Cenaba el lunes en Santceloni (ya sé que pensarán que voy mucho, pero es el mejor restaurante de Madrid… y también como mucho, bastante más, en sitios malos o regulares) y pensaba en que si hay un establecimiento que merezca tres estrellas Michelin es este. Además vino Santi Santamaría a darnos un menú especial. Se trataba de la presentación, en petit comité, de la nueva pluma Mont Blanc dedicada al centenario del Quijote (preciosa pluma, por cierto) y entre Santi y el cocinero del Santceloni, Óscar Velasco, prepararon un menú especialmente relacionado con el Quijote y La Mancha. Como decía Santi, este no es nuestro estilo ni son nuestras raíces, pero un buen cocinero es el que es capaz de enfrentarse con éxito a todo. Les cuento: conejo en escabeche (delicadísimo); salpicón de ternera con asadillo de pimientos; milhojas de duelos y quebrantos (con sesos); sopa de ajo (antológica versión); codornices estofadas con lentejas (ya nos advirtió Santi que las lentejas eran francesas, pero el plato estaba excelente); bacalao encebollado al azafrán (el único fallo, un exceso de azafrán que mataba el resto de sabores); gazpacho de paloma torcaz (perfecta versión del gazpachuelo manchego); degustación de quesos manchegos (ya saben que Santceloni tiene un carro de quesos para hacerle un monumento) y bizcocho borracho de miel. Bebimos el chardonnay 2004 de Finca ëlez (Manuel Manzaneque); el raro por escaso Finca Sandoval Cuvée TNS 2002, que hace Víctor de la Serna (presente en la cena) en Manchuela; un rioja Amancio 2001; y un Pingus 2001 (Ribera del Duero). Todo, como siempre, con un servicio impecable. No les cuento más que supongo que están muertos de envidia.

_Listado proporcionado:_

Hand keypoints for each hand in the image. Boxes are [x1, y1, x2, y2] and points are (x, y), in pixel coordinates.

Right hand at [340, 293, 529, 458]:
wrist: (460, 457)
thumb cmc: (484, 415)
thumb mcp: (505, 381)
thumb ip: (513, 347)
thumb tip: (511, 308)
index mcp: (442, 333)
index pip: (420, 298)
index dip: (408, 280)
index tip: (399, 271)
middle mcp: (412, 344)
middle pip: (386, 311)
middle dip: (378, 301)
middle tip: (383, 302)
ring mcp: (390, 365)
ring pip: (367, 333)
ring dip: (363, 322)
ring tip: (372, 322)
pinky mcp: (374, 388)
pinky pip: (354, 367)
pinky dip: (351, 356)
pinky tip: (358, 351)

_Tarea 1:_ Según el texto sobre la cena en Santceloni, ¿son ciertas estas frases? Responde sí o no a cada una y copia las palabras del texto que lo deciden. (a) El bacalao fue el único plato con un fallo. (b) Las lentejas de las codornices eran de La Mancha. (c) Víctor de la Serna estuvo en la cena.
_Tarea 2:_ En el texto sobre la cena en Santceloni, ¿qué se presentaba esa noche?
_Tarea 3:_ Continúa el texto sobre la cena en Santceloni a partir de su última frase.

_Respuesta 1:_
(a) Sí: "bacalao encebollado al azafrán (el único fallo, un exceso de azafrán que mataba el resto de sabores)".
(b) No: "ya nos advirtió Santi que las lentejas eran francesas".
(c) Sí: "que hace Víctor de la Serna (presente en la cena)".

_Respuesta 2:_ La nueva pluma Mont Blanc dedicada al centenario del Quijote.

_Respuesta 3:_
Y de la noche al día. O al revés. De Santceloni, espectacular, a ese bluf que se llama Lágrimas Negras al que volví a darle una oportunidad (creo que la última, no les canso más) el martes al mediodía. Sigo sin encontrar ni una sola de las virtudes que otros cuentan de este restaurante que se está poniendo peligrosamente de moda: aperitivo de huevo benedictine (reseco); canelón de atún con tartar de lubina y caviar iraní (el caviar, un lujo para encarecer el plato, que de concepto está bien pero tenía tanta cebolla cruda y agresiva que ya nos anestesió el paladar para el resto de la comida); consomé de rabo de toro con trufa (la trufa, también para encarecer era insípida e inodora, el consomé no sabía a nada, y el concepto del plato, de hace treinta años); suprema de mero en caldo corto de verduras (perfecto, todo hay que decirlo, el punto del pescado, pero el caldo de verduras…); pularda de bresse, setas y foie asado (dos platos en uno: el foie fresco, perfecto; la pularda, sosita de sabor, no combinaba nada, recubierta de un puré de guisantes). Y de postre, unos crepes, correctos. Lo dicho, dos restaurantes, dos estilos… el día y la noche.
Y como me he alargado mucho, dejo para mañana el anunciado comentario sobre Dani García, el cocinero marbellí.